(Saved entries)
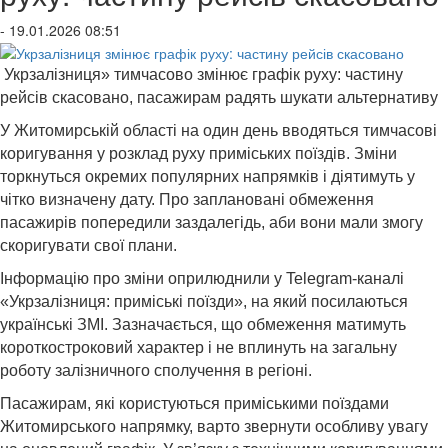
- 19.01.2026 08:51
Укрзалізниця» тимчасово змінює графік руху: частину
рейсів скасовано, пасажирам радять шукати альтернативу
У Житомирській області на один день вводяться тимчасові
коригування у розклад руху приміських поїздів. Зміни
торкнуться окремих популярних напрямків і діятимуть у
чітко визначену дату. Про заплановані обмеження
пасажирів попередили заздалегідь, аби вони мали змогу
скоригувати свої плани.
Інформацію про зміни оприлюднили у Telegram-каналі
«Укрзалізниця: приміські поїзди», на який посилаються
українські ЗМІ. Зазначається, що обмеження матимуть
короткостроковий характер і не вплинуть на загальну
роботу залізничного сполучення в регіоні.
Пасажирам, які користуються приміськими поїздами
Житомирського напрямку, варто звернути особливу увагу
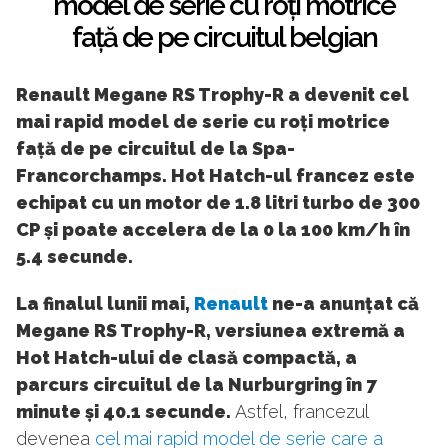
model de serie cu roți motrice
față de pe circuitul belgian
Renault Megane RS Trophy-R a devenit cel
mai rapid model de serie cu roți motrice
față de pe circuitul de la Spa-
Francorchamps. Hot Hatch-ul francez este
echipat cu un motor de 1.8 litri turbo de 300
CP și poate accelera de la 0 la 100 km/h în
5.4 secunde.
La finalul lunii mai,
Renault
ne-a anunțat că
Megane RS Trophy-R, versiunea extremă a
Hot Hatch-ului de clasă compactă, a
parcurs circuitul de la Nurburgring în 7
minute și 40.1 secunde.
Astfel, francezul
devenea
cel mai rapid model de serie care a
* * *
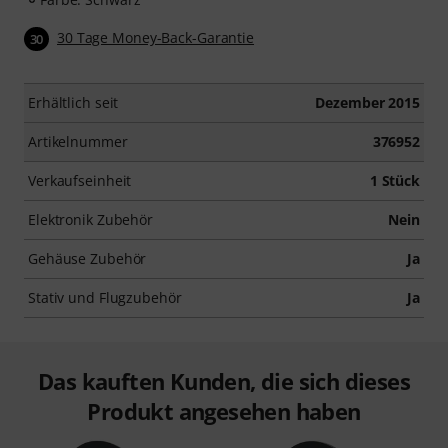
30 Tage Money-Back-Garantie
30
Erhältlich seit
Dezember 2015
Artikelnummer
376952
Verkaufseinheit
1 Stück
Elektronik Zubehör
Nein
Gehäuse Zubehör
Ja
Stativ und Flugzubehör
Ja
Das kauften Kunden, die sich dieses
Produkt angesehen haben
---
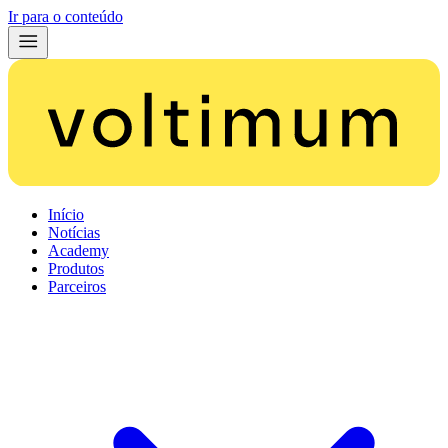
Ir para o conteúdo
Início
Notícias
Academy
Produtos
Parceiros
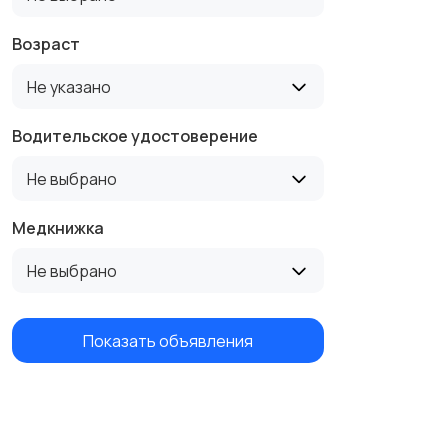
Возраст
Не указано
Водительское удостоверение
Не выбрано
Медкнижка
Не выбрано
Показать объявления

(BRIEF) Write out again the part of the entries that opens with the line containing "30 Tage Money-Back-Garantie" and closes with the line containing "Produkt angesehen haben", swapping "Kunden" for "Käufer" and leaving everything else as it stands.

(SOLUTION TO THE EXERCISE)
30 Tage Money-Back-Garantie
30
Erhältlich seit
Dezember 2015
Artikelnummer
376952
Verkaufseinheit
1 Stück
Elektronik Zubehör
Nein
Gehäuse Zubehör
Ja
Stativ und Flugzubehör
Ja
Das kauften Käufer, die sich dieses
Produkt angesehen haben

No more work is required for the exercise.